I found that helping others is empowering. I found I had a purpose and that was a new experience for me. A really good day is when someone tells me, ‘Your story touched me and helped me through one more day of recovery.’ The very best day is when I can help someone reconnect with family and begin to mend broken relationships.
Baldwin had a goal. He wanted to become a certified addiction counselor. But in addition to the program at Catholic Charities, he would need an associate’s degree. Butler had developed an alliance with MSPS that allowed her to refer qualified students who had completed her counseling program to enroll in the MSPS associate’s degree program in human service administration with scholarship assistance.
Once he got a taste for education, Baldwin wanted to keep going. He was accepted into the MSPS Bachelor of Arts in Interdisciplinary Studies focusing on human services administration. He says that balancing full-time work with evening classes was challenging. In some courses, like Social Problems and Case Management and Crisis Intervention, he brought his personal experience to classroom discussion, which he says was confidence building.
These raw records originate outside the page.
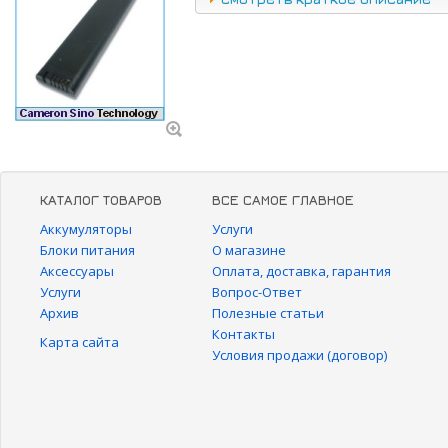
КАТАЛОГ ТОВАРОВ
ВСЕ САМОЕ ГЛАВНОЕ
Аккумуляторы
Услуги
Блоки питания
О магазине
Аксессуары
Оплата, доставка, гарантия
Услуги
Вопрос-Ответ
Архив
Полезные статьи
Контакты
Карта сайта
Условия продажи (договор)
He graduated cum laude and was inducted into the Alpha Sigma Lambda Honor Society.
“Kenny is intelligent, charismatic, full of joy, and gentle,” says William Buracker, associate dean at MSPS (pictured above with Baldwin). “He had an incredible ability to relate his struggles and his strengths to what he was learning in the classroom, and to share those experiences with his classmates in a way that helped them succeed. Our students are really good at that. They lift each other up.”
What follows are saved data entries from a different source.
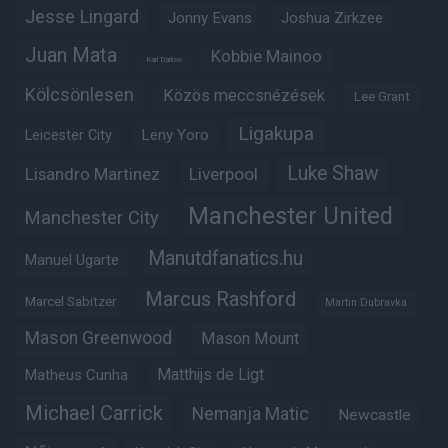
Jesse Lingard
Jonny Evans
Joshua Zirkzee
Juan Mata
Kobbie Mainoo
Karl Darlow
Kölcsönlesen
Közös meccsnézések
Lee Grant
Ligakupa
Leny Yoro
Leicester City
Luke Shaw
Lisandro Martinez
Liverpool
Manchester United
Manchester City
Manutdfanatics.hu
Manuel Ugarte
Marcus Rashford
Marcel Sabitzer
Martin Dubravka
Mason Greenwood
Mason Mount
Matheus Cunha
Matthijs de Ligt
Michael Carrick
Nemanja Matic
Newcastle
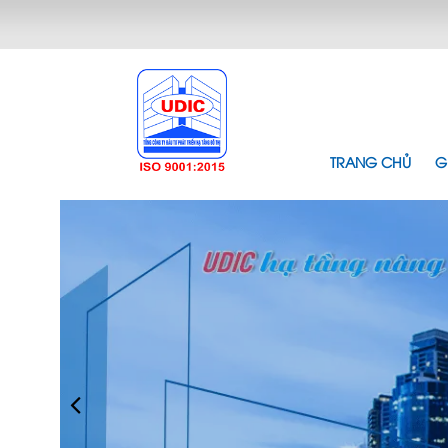
TRANG CHỦ
G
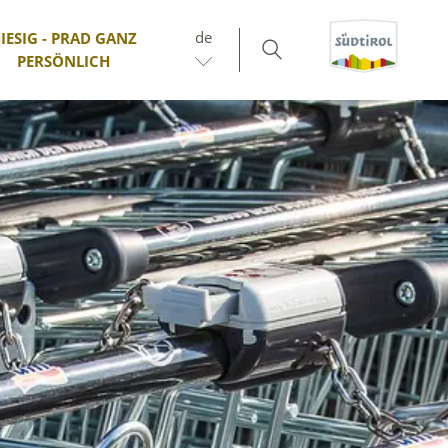
de
IESIG - PRAD GANZ
PERSÖNLICH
I wore a cap and gown for both degrees. I celebrated with everyone at MSPS. The school is a family. Everything they do there is geared to helping adult learners, people like myself who have a life story and are trying to better themselves. It took me 31 years to get my bachelor’s degree, and I don’t want to stop there.
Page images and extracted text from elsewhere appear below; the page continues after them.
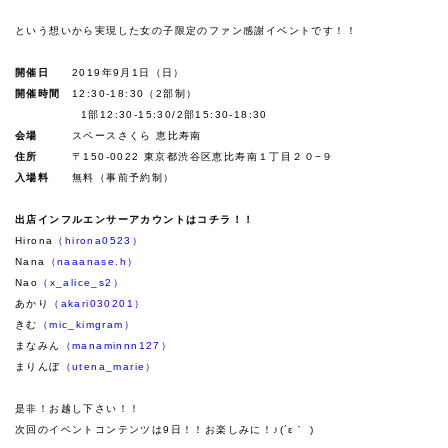
という想いから実現した女の子限定のファン感謝イベントです！！
開催日
2019年9月1日（日）
開催時間
12:30-18:30（2部制）
1部12:30-15:30/2部15:30-18:30
会場
スペースさくら 恵比寿南
住所
〒150-0022 東京都渋谷区恵比寿南１丁目２０−９
入場料
無料（事前予約制）
出店インフルエンサーアカウントはコチラ！！
Hirona
（hirona0523）
Nana
（naaanase.h）
Nao
（x_alice_s2）
あかり
（akari030201）
きむ
（mic_kimgram）
まなみん
（manaminnn127）
まりんぼ
（utena_marie）
是非！お越し下さい！！
次回のイベントコンテンツは9日！！
お楽しみに！♪(´ε｀ )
Last fall, Baldwin began working toward a master’s degree in clinical rehabilitation counseling and mental health counseling at UDC. His plan is to become a Licensed Professional Counselor. As he advances his education, Baldwin says he wants to continue to help those in recovery one-on-one. He also wants to change attitudes.
We need to stop viewing addicts in a negative light — ‘Junkies.’ ‘Crackheads.’ Things like that. That only perpetuates further drug use. Sure we are getting better recovery programs. But beyond that we need a paradigm shift. Drug addiction is a disease. And for those suffering with the disease, we need to tell them they matter, that they have value, and they have something to offer society.